Titre original : The Godfather

IMDb 9.2 / 10
Allociné 4.6 / 5
Rotten T. 98%
Critique
Affiche de Le Parrain

Le Parrain

Le Parrain, en 1972, raconte moins une simple transmission familiale qu’une mise en scène du pouvoir qui avale tout : les fils, les fidélités, la morale et jusqu’aux silences. Francis Ford Coppola, avec Marlon Brando, Al Pacino, James Caan et Diane Keaton, met en place un théâtre de pénombre dont la réputation est désormais tellement écrasante qu’il devient presque impossible de le regarder comme un film ordinaire. C’est pourtant ce qu’il faudrait faire pour voir ce qu’il a aussi de figé. Brando compose un patriarche devenu musée de lui-même : voix enfouie, gestes comptés, lourdeur étudiée. Pacino, formidable ailleurs lorsqu’il laisse l’électricité monter par fissures, avance ici vers la noirceur avec une solennité si calculée qu’elle frôle parfois la démonstration. Coppola, au lieu de laisser son drame sentir le sang et l’improvisation, préfère souvent la majesté du rituel.

On comprend l’attrait : tout semble dense, grave, funèbre. Mais cette densité est aussi une méthode de prestige. Le film ne montre pas seulement le pouvoir mafieux, il lui redonne une allure. Il fait de la violence une matière noble, un velours tragique, presque une étiquette d’appellation contrôlée. À force de mythologiser, il blanchit partiellement ce qu’il prétend scruter.

Le contexte historique offre un contrepoint moqueur. 1972, c’est aussi l’année du cambriolage du Watergate. Tandis que le réel américain révélait la petitesse, la surveillance et le bricolage assez minable du pouvoir, Le Parrain reconstruisait une majesté crépusculaire où les portes se ferment avec style et où même les trahisons ont une diction impeccable. L’histoire réelle avançait en chaussures boueuses ; le film lui prêtait des souliers italiens cirés.

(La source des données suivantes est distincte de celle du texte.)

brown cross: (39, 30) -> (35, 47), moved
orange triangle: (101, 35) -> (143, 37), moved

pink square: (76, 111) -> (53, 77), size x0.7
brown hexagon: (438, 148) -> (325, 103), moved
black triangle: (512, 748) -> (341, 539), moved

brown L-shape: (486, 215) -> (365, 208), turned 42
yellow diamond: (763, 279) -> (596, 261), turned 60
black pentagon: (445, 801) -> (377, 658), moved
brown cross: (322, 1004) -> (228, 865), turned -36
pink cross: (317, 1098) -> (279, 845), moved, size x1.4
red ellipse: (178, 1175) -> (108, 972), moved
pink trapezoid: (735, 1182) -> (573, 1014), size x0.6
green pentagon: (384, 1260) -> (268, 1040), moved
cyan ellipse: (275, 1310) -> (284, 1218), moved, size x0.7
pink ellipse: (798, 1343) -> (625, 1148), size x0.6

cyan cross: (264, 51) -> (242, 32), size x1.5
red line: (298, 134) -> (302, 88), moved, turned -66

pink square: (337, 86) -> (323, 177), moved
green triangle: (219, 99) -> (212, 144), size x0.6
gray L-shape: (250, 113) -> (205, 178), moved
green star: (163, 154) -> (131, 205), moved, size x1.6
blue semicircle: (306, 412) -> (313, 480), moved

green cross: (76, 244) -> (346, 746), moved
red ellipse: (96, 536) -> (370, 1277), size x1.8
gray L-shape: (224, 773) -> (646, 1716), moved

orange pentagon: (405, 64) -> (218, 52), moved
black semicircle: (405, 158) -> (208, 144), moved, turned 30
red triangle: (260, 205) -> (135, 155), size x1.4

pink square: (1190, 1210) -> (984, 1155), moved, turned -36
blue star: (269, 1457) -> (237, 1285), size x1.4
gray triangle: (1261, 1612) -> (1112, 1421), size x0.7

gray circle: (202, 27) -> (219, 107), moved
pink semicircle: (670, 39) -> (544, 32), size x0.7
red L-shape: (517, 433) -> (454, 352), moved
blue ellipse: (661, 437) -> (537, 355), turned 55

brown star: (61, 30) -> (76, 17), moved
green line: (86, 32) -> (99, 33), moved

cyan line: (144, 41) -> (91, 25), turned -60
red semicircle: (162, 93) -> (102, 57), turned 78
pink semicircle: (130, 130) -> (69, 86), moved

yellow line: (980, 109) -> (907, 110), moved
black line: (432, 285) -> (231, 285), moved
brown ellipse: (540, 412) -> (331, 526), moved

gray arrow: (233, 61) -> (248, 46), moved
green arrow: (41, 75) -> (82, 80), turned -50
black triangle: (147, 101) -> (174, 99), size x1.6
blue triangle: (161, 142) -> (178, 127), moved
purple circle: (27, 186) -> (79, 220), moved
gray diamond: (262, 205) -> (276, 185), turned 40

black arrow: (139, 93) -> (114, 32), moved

Le résultat reste immense, mais d’une immensité qui écrase parfois l’émotion vivante sous la pierre du monument. On contemple, on révère, et l’on sent malgré tout la froideur monter entre le spectateur et cette famille que le film préfère sculpter plutôt que déchirer.

Anecdote de tournage

🎬 Le saviez-vous ?

un figurant aurait tenté de faire venir un “vrai conseiller sicilien” sur le plateau, lequel se serait révélé être un illusionniste napolitain spécialisé dans les colombes mélancoliques.